Copy the following data exactly and drop the pictures.

Records from a collection
================================

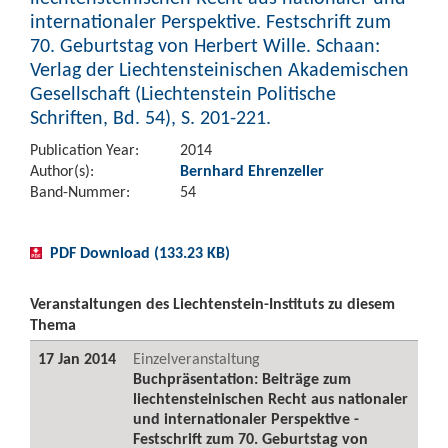
internationaler Perspektive. Festschrift zum
70. Geburtstag von Herbert Wille. Schaan:
Verlag der Liechtensteinischen Akademischen
Gesellschaft (Liechtenstein Politische
Schriften, Bd. 54), S. 201-221.
Publication Year:
2014
Author(s):
Bernhard Ehrenzeller
Band-Nummer:
54
PDF Download (133.23 KB)
Veranstaltungen des Liechtenstein-Instituts zu diesem
Thema
17 Jan 2014
Einzelveranstaltung
Buchpräsentation: Beiträge zum
liechtensteinischen Recht aus nationaler
und internationaler Perspektive -
Festschrift zum 70. Geburtstag von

================================

» **Response below**
internationaler Perspektive. Festschrift zum
70. Geburtstag von Herbert Wille. Schaan:
Verlag der Liechtensteinischen Akademischen
Gesellschaft (Liechtenstein Politische
Schriften, Bd. 54), S. 201-221.
Publication Year:
2014
Author(s):
Bernhard Ehrenzeller
Band-Nummer:
54
PDF Download (133.23 KB)
Veranstaltungen des Liechtenstein-Instituts zu diesem
Thema
17 Jan 2014
Einzelveranstaltung
Buchpräsentation: Beiträge zum
liechtensteinischen Recht aus nationaler
und internationaler Perspektive -
Festschrift zum 70. Geburtstag von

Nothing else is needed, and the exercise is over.